== Information provided ==
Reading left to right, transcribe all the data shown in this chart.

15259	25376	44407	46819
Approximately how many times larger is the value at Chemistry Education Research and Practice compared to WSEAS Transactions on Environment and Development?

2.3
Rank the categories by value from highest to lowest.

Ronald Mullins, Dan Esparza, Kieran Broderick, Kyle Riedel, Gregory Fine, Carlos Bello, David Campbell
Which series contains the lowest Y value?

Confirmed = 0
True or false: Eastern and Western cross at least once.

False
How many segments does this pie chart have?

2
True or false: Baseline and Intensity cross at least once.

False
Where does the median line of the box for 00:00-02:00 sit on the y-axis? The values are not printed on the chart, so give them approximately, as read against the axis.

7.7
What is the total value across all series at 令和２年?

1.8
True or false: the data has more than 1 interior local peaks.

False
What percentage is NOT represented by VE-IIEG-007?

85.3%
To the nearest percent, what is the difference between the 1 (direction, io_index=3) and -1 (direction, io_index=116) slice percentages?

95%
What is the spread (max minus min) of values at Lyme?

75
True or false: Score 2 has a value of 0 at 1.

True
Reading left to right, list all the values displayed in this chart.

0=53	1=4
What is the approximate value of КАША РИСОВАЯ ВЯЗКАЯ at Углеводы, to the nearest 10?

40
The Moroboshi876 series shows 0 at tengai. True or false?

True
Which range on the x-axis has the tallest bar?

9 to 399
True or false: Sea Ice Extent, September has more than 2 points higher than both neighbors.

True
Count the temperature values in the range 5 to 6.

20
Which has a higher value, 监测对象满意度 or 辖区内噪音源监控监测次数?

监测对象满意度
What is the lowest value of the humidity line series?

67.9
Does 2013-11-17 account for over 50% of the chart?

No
===
What the exercise asks: Return every line in the rows above that contains the string "监测对象满意度".

Response to the task:
Which has a higher value, 监测对象满意度 or 辖区内噪音源监控监测次数?
监测对象满意度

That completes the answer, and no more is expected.